Thank you for pointing that out, I just read about this and I understand it better now. Is it correct that you would only need to consider the scaling of \( 1+\sqrt{2} \) at the first butterfly stage/pass though? Since after, the maximum imaginary and real part lies on a circle with radius \( 1+\sqrt{2} \) , and a multiplication with the twiddle factor will only rotate the sample around that circle.
If I understand it correctly, this mean that I need to compute all the samples for each butterfly stage before sending them to the next stage. But then I won't be able to use a pipelined structure, or?
There are many ways to deal with this but one would be to have the butterfly operator include an optional pre-left-shift. Each butterfly would also update a register indicating the amount of headroom in the output of its butterfly. After a stage has completed the stages headroom could be found then for the next stage if there was 0 bits of headroom in the output of the last then the optional pre-left-shift would be enabled.
Both Xilinx and Intel have fft versions based on block floating point. You truncate internally at various stages, keep track of scaling and finally output the net scale factor (exponent) per fft frame. This exponent to be used to rescale frames at final output.

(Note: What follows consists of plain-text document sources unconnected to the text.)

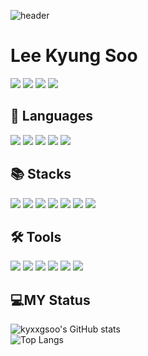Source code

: ![header](https://capsule-render.vercel.app/api?type=waving&color=timeAuto&height=300&section=header&text=kyxxgsoo)

<h1>Lee Kyung Soo</h1>
<p align="leading">
  <a href="https://www.instagram.com/kyxxgsoo/" target="_blank"><img src="https://img.shields.io/badge/kyxxgsoo-E4405F?style=flat-square&logo=Instagram&logoColor=FFFFFF"/></a>
  <a href="https://kyxxgsoo.tistory.com/" target="_blank"><img src="https://img.shields.io/badge/Tistory-000000?style=flat-square&logo=Tistory&logoColor=FFFFFF"/></a>
  <img src="https://img.shields.io/badge/jmtkd9196@gmail.com-EA4335?style=flat-square&logo=Gmail&logoColor=FFFFFF"/>
  <img src="https://img.shields.io/badge/이경수%232211-5865F2?style=flat-square&logo=Discord&logoColor=FFFFFF"/>
  <br>
</p>

<h2>📖 Languages</h2>
<p align="leading">
  <img src="https://img.shields.io/badge/Swift-F05138?style=flat-square&logo=Swift&logoColor=white"/>
  <img src="https://img.shields.io/badge/C++-00599C?style=flat-square&logo=C%2B%2B&logoColor=FFFFFF"/>
  <img src="https://img.shields.io/badge/C-A8B9CC?style=flat-square&logo=C&logoColor=FFFFFF"/>
  <img src="https://img.shields.io/badge/Python-3776AB?style=flat-square&logo=Python&logoColor=FFFFFF"/>
  <img src="https://img.shields.io/badge/Java-007396?style=flat-square&logo=Java&logoColor=white"/></a>
  <br>
</p>

<h2>📚 Stacks</h2>
<p align="leading">
  <img src="https://img.shields.io/badge/SwiftUI-F05138?style=flat-square&logo=Swift&logoColor=FFFFFF"/>
  <img src="https://img.shields.io/badge/UIkit-2396F3?style=flat-square&logo=UIkit&logoColor=FFFFFF"/>
  <img src="https://img.shields.io/badge/Spring-6DB33F?style=flat-square&logo=Spring&logoColor=FFFFFF"/>
  <img src="https://img.shields.io/badge/Spring Boot-6DB33F?style=flat-square&logo=Spring Boot&logoColor=FFFFFF"/>
  <img src="https://img.shields.io/badge/Linux-FCC624?style=flat-square&logo=Linux&logoColor=FFFFFF"/>
  <img src="https://img.shields.io/badge/MySQL-4479A1?style=flat-square&logo=MySQL&logoColor=FFFFFF"/>
  <img src="https://img.shields.io/badge/PostgreSQL-4169E1?style=flat-square&logo=PostgreSQL&logoColor=FFFFFF"/>
  <br>
</p>

<h2>🛠️ Tools</h2>
<p align="leading">
  <img src="https://img.shields.io/badge/Xcode-147EFB?style=flat-square&logo=Xcode&logoColor=FFFFFF"/>
  <img src="https://img.shields.io/badge/Git-F05032?style=flat-square&logo=Git&logoColor=FFFFFF"/>
  <img src="https://img.shields.io/badge/Visual Studio-5C2D91?style=flat-square&logo=Visual Studio&logoColor=FFFFFF"/>
  <img src="https://img.shields.io/badge/Visual Studio Code-007ACC?style=flat-square&logo=Visual Studio Code&logoColor=FFFFFF"/>
  <img src="https://img.shields.io/badge/IntelliJ IDEA-000000?style=flat-square&logo=IntelliJ IDEA&logoColor=FFFFFF"/>
  <img src="https://img.shields.io/badge/PyCharm-000000?style=flat-square&logo=PyCharm&logoColor=FFFFFF"/>
  <br>
</p>

<h2>💻MY Status</h2>

![kyxxgsoo's GitHub stats](https://github-readme-stats.vercel.app/api?username=kyxxgsoo&show_icons=true&theme=dark)
<br>
![Top Langs](https://github-readme-stats.vercel.app/api/top-langs/?username=kyxxgsoo&layout=compact&theme=dark)

<!--
**kyxxgsoo/kyxxgsoo** is a ✨ _special_ ✨ repository because its `README.md` (this file) appears on your GitHub profile.

Here are some ideas to get you started:

- 🔭 I’m currently working on ...
- 🌱 I’m currently learning ...
- 👯 I’m looking to collaborate on ...
- 🤔 I’m looking for help with ...
- 💬 Ask me about ...
- 📫 How to reach me: ...
- 😄 Pronouns: ...
- ⚡ Fun fact: ...
-->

Block floating point uses the same exponent for the entire stage unlike floating point which use different exponent for each butterfly.Excellent reference can be found in old Analog Devices 2100 family hand book.The MAC has guard bits.If at each butterfly the bit has grown by 1 or 2 bits is checked.At the completion of a stage if bit grows by 1 or 2 the entire stage of butterfly is shifted by that.They use conditional block floating point.